Open mathomp4 opened 4 months ago
Confirmed that 27d47d4a3b4b9e2f426186a02a74cc4649432f43 works but 4486933fe6e7f0fcf7a122da7d65e11b650d87f0 does not. So something between causes it:
but that is (essentially) #2838 via #2888. And I'm not using any of the @metdyn code! Aaaa!
I'm adding @tclune to this because I am confused.
Indeed, as @atrayano saw, I can run this code with History OFF and it fails. And yet all the changes in 4486933fe6e7f0fcf7a122da7d65e11b650d87f0 were in History! Aaaaa!
Note: if you turn off ExtData, it does run. So it seems like ExtData is the issue...but then this:
has no changes!
New update! If I build MAPL3 GEOSgcm with GNU and use my Aggressive flags, it works! This is really looking like one of those "memory got mooshed around" sort of things (like GNU + MOM6 which randomly works then fails then works...)
Well, I tried GNU but where Release uses -O2 instead of -O3 but that still fails. So huh.
The regular release flags are (excluding flags common to Release and Aggressive):
Fortran_FLAGS = -O3 -march=znver2 -mtune=generic -funroll-loops -ffpe-trap=zero,overflow
and the aggressive are:
Fortran_FLAGS = -O2 -march=native -ffast-math -ftree-vectorize -funroll-loops --param max-unroll-times=4 -mno-fma
So, I guess maybe I'll try a run without ffpe-trap?
ETA: Didn't help. 😞
I tried running ExtDataDriver.x from the model build with release/MAPL-v3 in my "simulate gocart" mode. I.E. run with the same inputs to extdata the real model uses. Ran fine, definitely seems like a "memory got smooshed" issue.
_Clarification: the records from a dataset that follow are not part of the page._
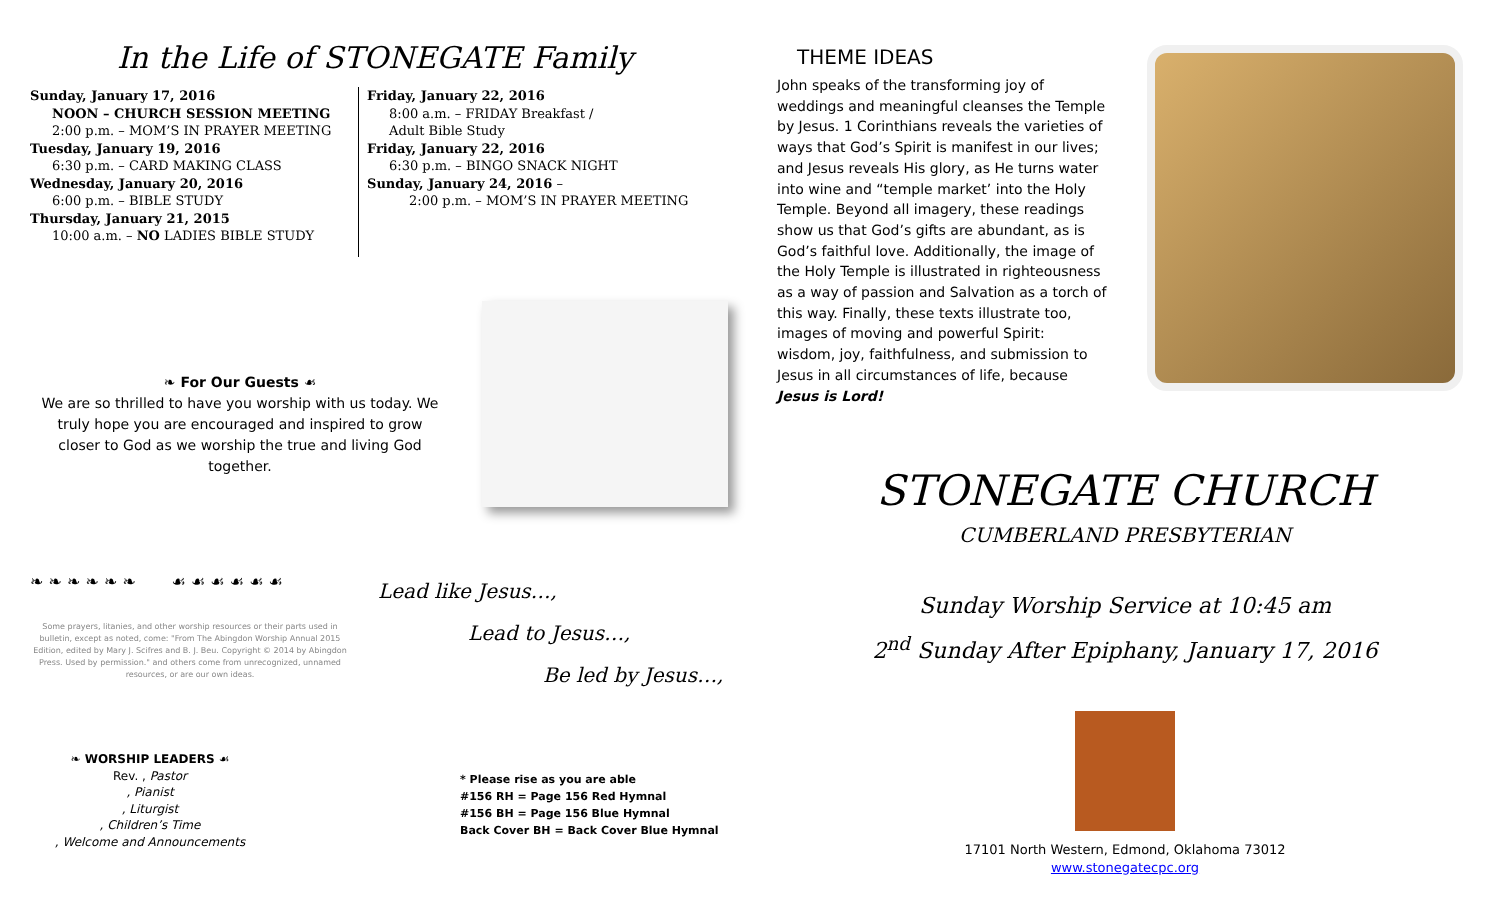In the Life of STONEGATE Family
Sunday, January 17, 2016
NOON – CHURCH SESSION MEETING
2:00 p.m. – MOM’S IN PRAYER MEETING
Tuesday, January 19, 2016
6:30 p.m. – CARD MAKING CLASS
Wednesday, January 20, 2016
6:00 p.m. – BIBLE STUDY
Thursday, January 21, 2015
10:00 a.m. – NO LADIES BIBLE STUDY
Friday, January 22, 2016
8:00 a.m. – FRIDAY Breakfast /
Adult Bible Study
Friday, January 22, 2016
6:30 p.m. – BINGO SNACK NIGHT
Sunday, January 24, 2016 –
2:00 p.m. – MOM’S IN PRAYER MEETING
❧ For Our Guests ☙
We are so thrilled to have you worship with us today. We truly hope you are encouraged and inspired to grow closer to God as we worship the true and living God together.
❧ ❧ ❧ ❧ ❧ ❧ ☙ ☙ ☙ ☙ ☙ ☙
Some prayers, litanies, and other worship resources or their parts used in bulletin, except as noted, come: "From The Abingdon Worship Annual 2015 Edition, edited by Mary J. Scifres and B. J. Beu. Copyright © 2014 by Abingdon Press. Used by permission." and others come from unrecognized, unnamed resources, or are our own ideas.
Lead like Jesus…,
Lead to Jesus…,
Be led by Jesus…,
❧ WORSHIP LEADERS ☙
Rev. , Pastor
, Pianist
, Liturgist
, Children’s Time
, Welcome and Announcements
* Please rise as you are able
#156 RH = Page 156 Red Hymnal
#156 BH = Page 156 Blue Hymnal
Back Cover BH = Back Cover Blue Hymnal
THEME IDEAS
John speaks of the transforming joy of weddings and meaningful cleanses the Temple by Jesus. 1 Corinthians reveals the varieties of ways that God’s Spirit is manifest in our lives; and Jesus reveals His glory, as He turns water into wine and “temple market’ into the Holy Temple. Beyond all imagery, these readings show us that God’s gifts are abundant, as is God’s faithful love. Additionally, the image of the Holy Temple is illustrated in righteousness as a way of passion and Salvation as a torch of this way. Finally, these texts illustrate too, images of moving and powerful Spirit: wisdom, joy, faithfulness, and submission to Jesus in all circumstances of life, because Jesus is Lord!
STONEGATE CHURCH
CUMBERLAND PRESBYTERIAN
Sunday Worship Service at 10:45 am
2<sup>nd</sup> Sunday After Epiphany, January 17, 2016
17101 North Western, Edmond, Oklahoma 73012
www.stonegatecpc.org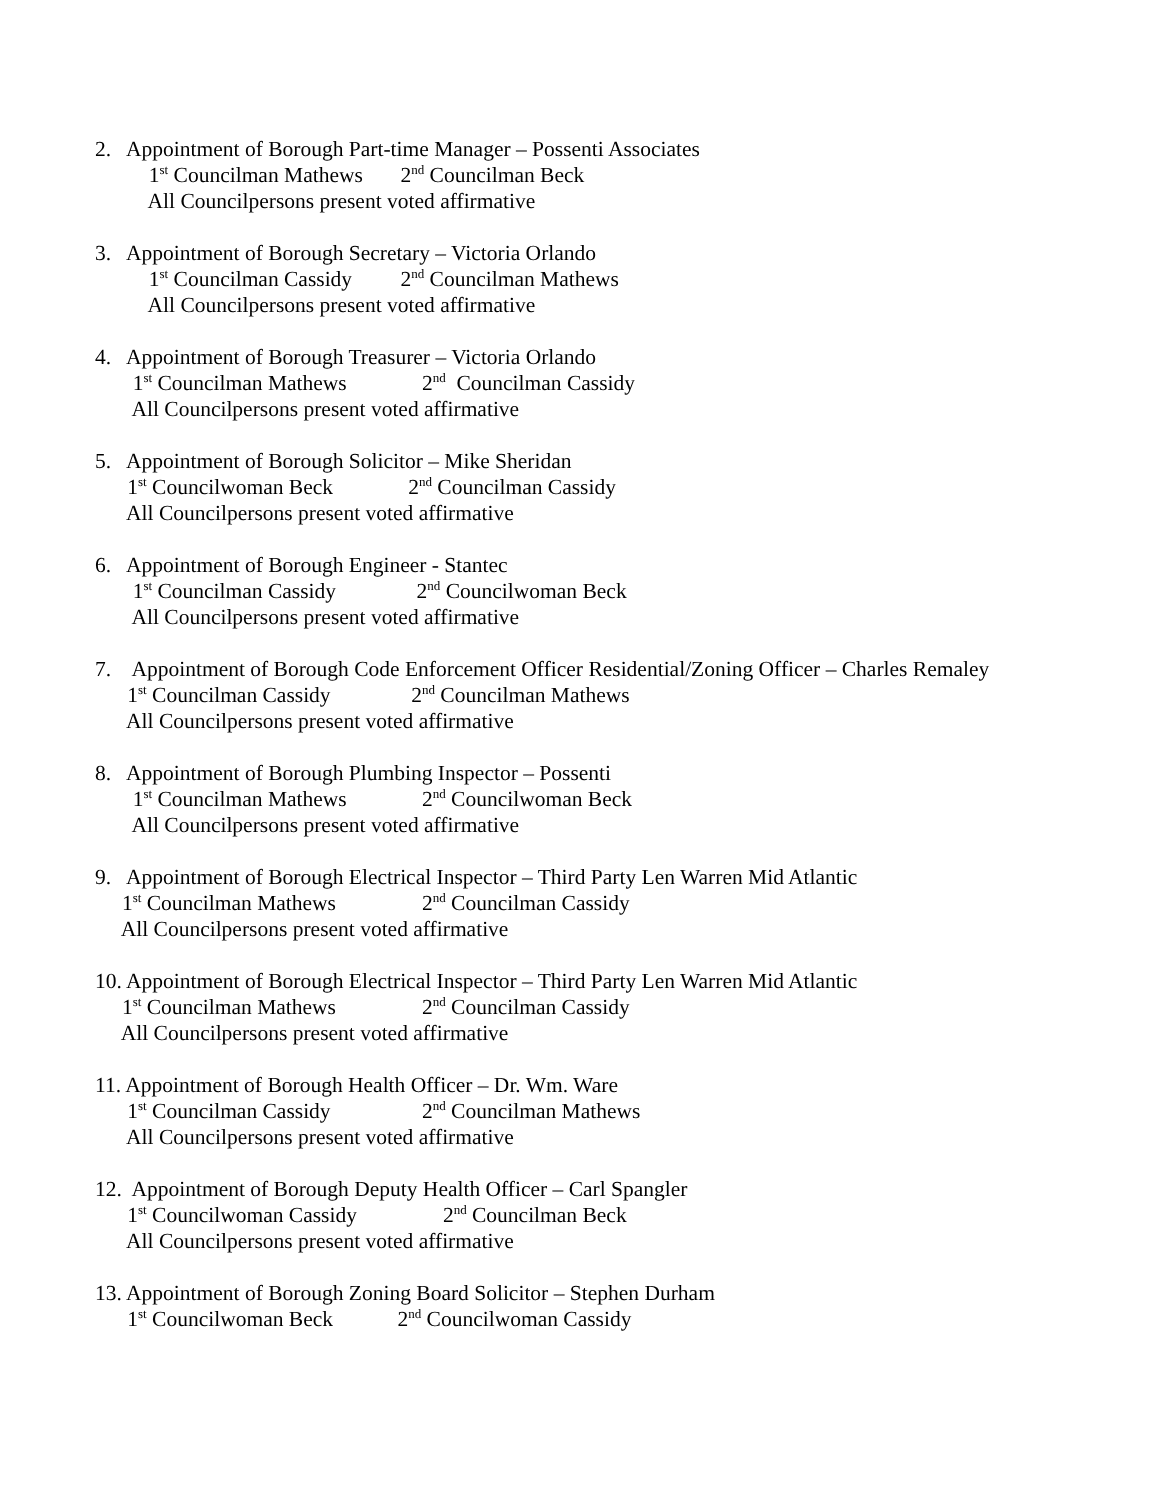2. Appointment of Borough Part-time Manager – Possenti Associates
1<sup>st</sup> Councilman Mathews 2<sup>nd</sup> Councilman Beck
All Councilpersons present voted affirmative
3. Appointment of Borough Secretary – Victoria Orlando
1<sup>st</sup> Councilman Cassidy 2<sup>nd</sup> Councilman Mathews
All Councilpersons present voted affirmative
4. Appointment of Borough Treasurer – Victoria Orlando
1<sup>st</sup> Councilman Mathews 2<sup>nd</sup> Councilman Cassidy
All Councilpersons present voted affirmative
5. Appointment of Borough Solicitor – Mike Sheridan
1<sup>st</sup> Councilwoman Beck 2<sup>nd</sup> Councilman Cassidy
All Councilpersons present voted affirmative
6. Appointment of Borough Engineer - Stantec
1<sup>st</sup> Councilman Cassidy 2<sup>nd</sup> Councilwoman Beck
All Councilpersons present voted affirmative
7. Appointment of Borough Code Enforcement Officer Residential/Zoning Officer – Charles Remaley
1<sup>st</sup> Councilman Cassidy 2<sup>nd</sup> Councilman Mathews
All Councilpersons present voted affirmative
8. Appointment of Borough Plumbing Inspector – Possenti
1<sup>st</sup> Councilman Mathews 2<sup>nd</sup> Councilwoman Beck
All Councilpersons present voted affirmative
9. Appointment of Borough Electrical Inspector – Third Party Len Warren Mid Atlantic
1<sup>st</sup> Councilman Mathews 2<sup>nd</sup> Councilman Cassidy
All Councilpersons present voted affirmative
10. Appointment of Borough Electrical Inspector – Third Party Len Warren Mid Atlantic
1<sup>st</sup> Councilman Mathews 2<sup>nd</sup> Councilman Cassidy
All Councilpersons present voted affirmative
11. Appointment of Borough Health Officer – Dr. Wm. Ware
1<sup>st</sup> Councilman Cassidy 2<sup>nd</sup> Councilman Mathews
All Councilpersons present voted affirmative
12. Appointment of Borough Deputy Health Officer – Carl Spangler
1<sup>st</sup> Councilwoman Cassidy 2<sup>nd</sup> Councilman Beck
All Councilpersons present voted affirmative
13. Appointment of Borough Zoning Board Solicitor – Stephen Durham
1<sup>st</sup> Councilwoman Beck 2<sup>nd</sup> Councilwoman Cassidy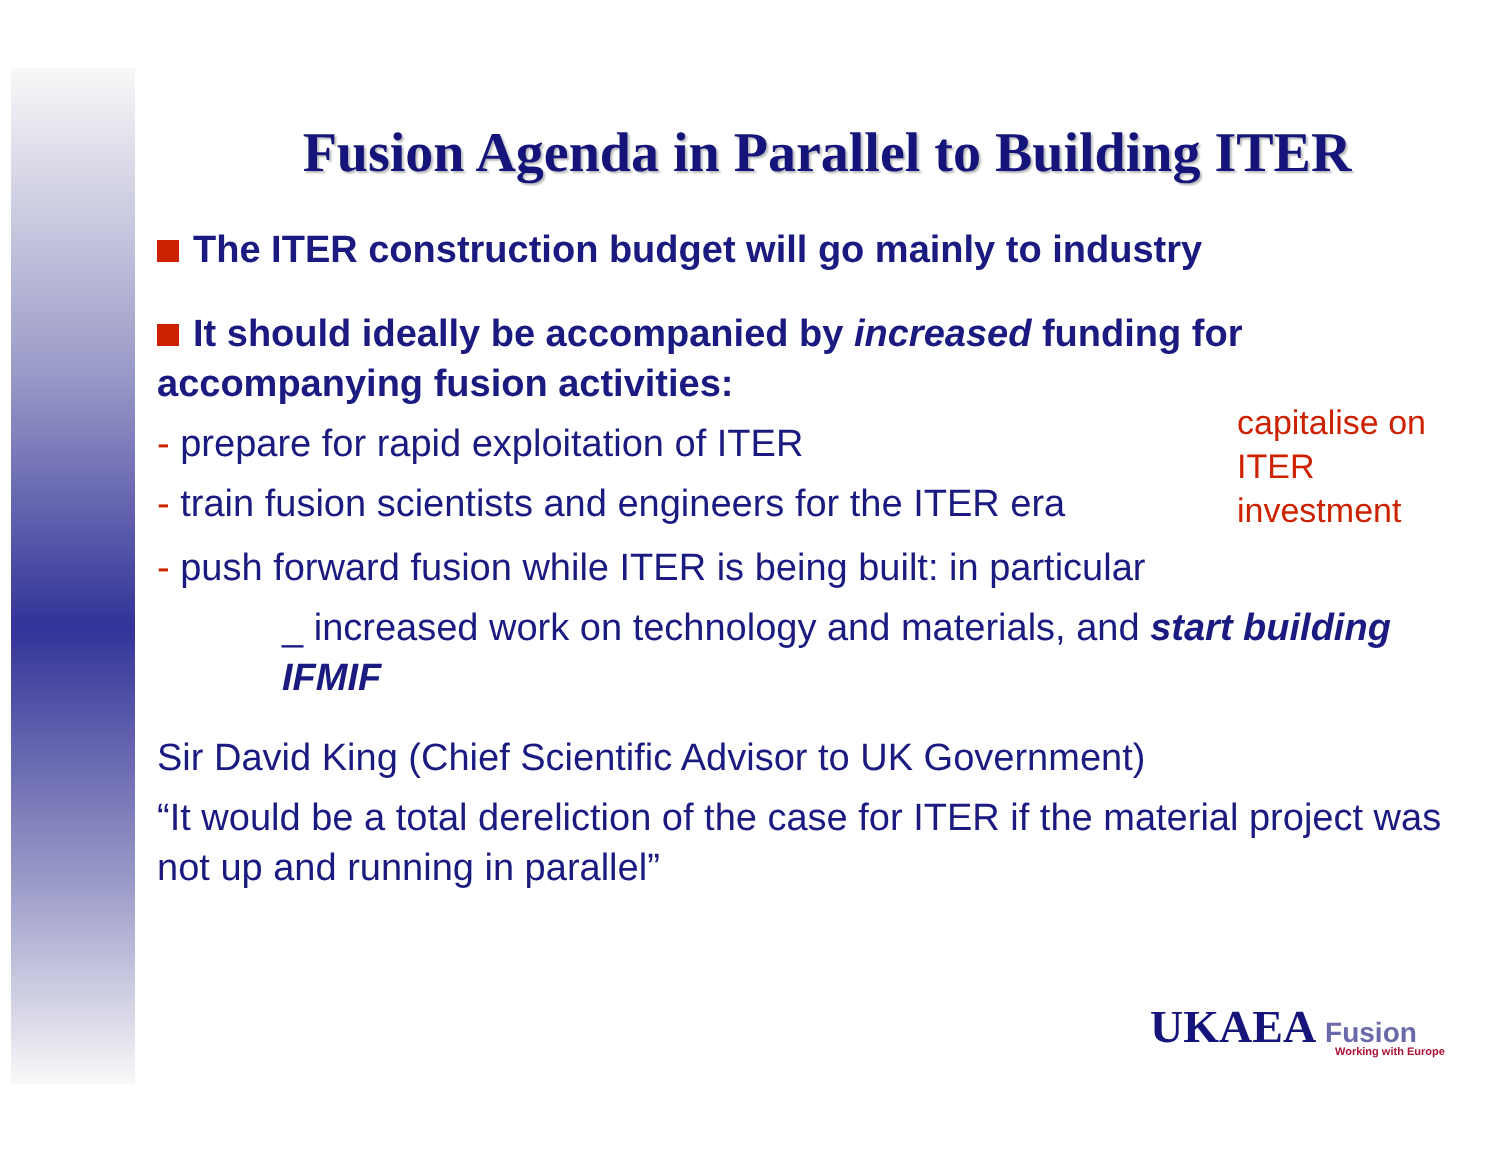Fusion Agenda in Parallel to Building ITER
The ITER construction budget will go mainly to industry
It should ideally be accompanied by increased funding for accompanying fusion activities:
- prepare for rapid exploitation of ITER
- train fusion scientists and engineers for the ITER era
capitalise on ITER investment
- push forward fusion while ITER is being built: in particular
_ increased work on technology and materials, and start building IFMIF
Sir David King (Chief Scientific Advisor to UK Government)
“It would be a total dereliction of the case for ITER if the material project was not up and running in parallel”
UKAEA Fusion
Working with Europe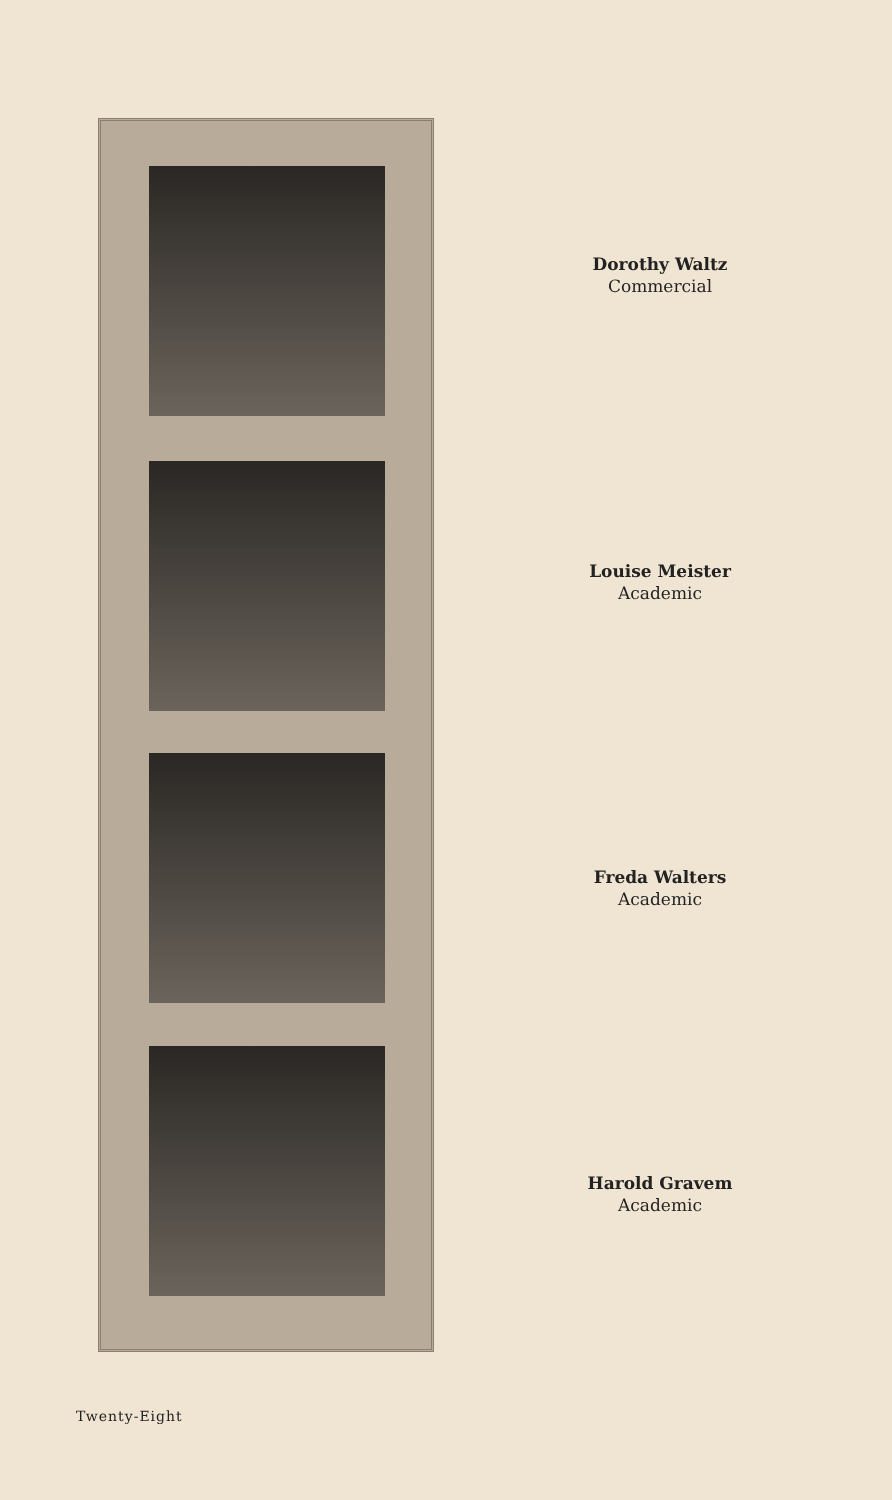Dorothy Waltz
Commercial
Louise Meister
Academic
Freda Walters
Academic
Harold Gravem
Academic
Twenty-Eight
Dang. I might need to just fiddle with the flags in various places. I guess the ExtData gridcomp is the place to start
My nightly tests have shown that GEOSgcm running MAPL3 with GNU and Release crashes at the end of ExtData:
I looked back and this was working as of June 23, failing on June 24.
Not much has gone into MAPL3 since then, mainly stuff from @metdyn ... but I'm not exercising that!